### WHAT IS BEING ASKED
Pull every line containing "在餐館吃飯時滑倒受傷" from the data.

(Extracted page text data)
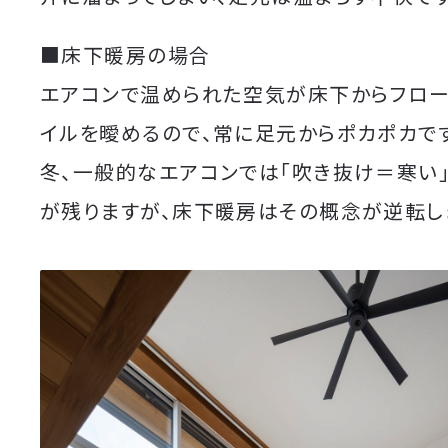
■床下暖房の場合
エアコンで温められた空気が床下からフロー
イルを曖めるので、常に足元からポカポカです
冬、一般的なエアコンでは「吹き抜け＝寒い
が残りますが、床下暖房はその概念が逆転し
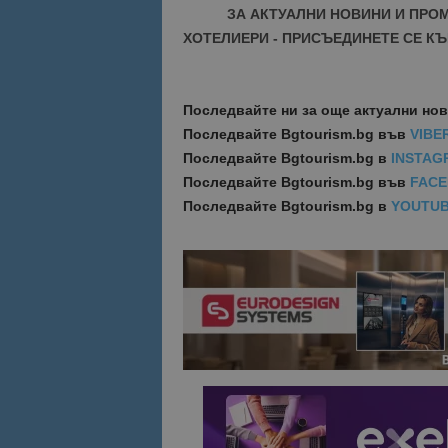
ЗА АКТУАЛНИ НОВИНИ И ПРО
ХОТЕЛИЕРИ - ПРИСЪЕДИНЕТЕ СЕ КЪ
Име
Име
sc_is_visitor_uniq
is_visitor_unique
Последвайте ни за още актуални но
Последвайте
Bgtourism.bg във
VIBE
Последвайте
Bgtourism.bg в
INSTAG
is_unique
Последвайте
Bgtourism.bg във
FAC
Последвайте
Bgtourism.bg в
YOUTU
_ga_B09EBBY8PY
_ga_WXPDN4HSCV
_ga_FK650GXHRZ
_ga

--

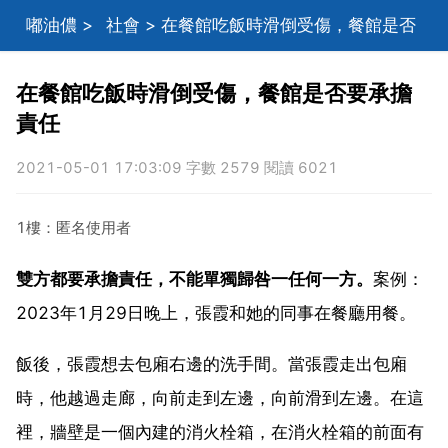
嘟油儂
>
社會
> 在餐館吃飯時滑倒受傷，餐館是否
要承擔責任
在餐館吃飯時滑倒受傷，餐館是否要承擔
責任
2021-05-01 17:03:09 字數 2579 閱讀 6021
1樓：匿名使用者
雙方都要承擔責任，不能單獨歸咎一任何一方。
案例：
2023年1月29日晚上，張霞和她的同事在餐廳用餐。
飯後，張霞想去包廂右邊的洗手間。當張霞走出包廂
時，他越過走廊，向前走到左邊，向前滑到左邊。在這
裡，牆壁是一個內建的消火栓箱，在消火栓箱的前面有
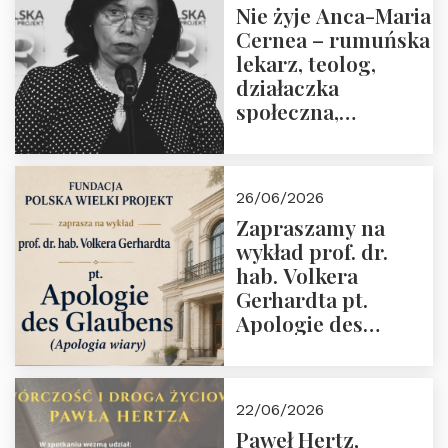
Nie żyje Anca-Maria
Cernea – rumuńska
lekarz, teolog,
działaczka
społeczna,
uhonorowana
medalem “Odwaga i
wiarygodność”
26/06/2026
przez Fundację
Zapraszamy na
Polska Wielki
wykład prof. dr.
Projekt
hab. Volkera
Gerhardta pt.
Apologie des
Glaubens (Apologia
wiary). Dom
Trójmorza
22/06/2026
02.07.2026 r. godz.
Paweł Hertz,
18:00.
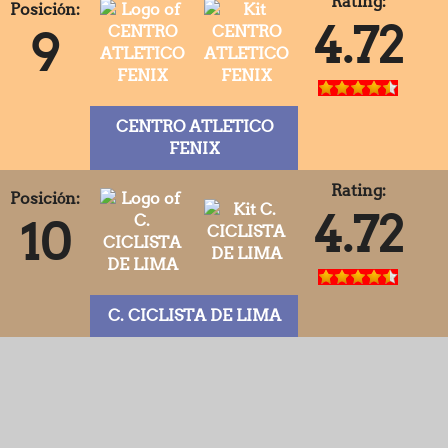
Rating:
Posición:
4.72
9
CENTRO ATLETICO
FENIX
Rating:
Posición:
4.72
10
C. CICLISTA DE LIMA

### RESPONSE AREA
> 在餐館吃飯時滑倒受傷，餐館是否
在餐館吃飯時滑倒受傷，餐館是否要承擔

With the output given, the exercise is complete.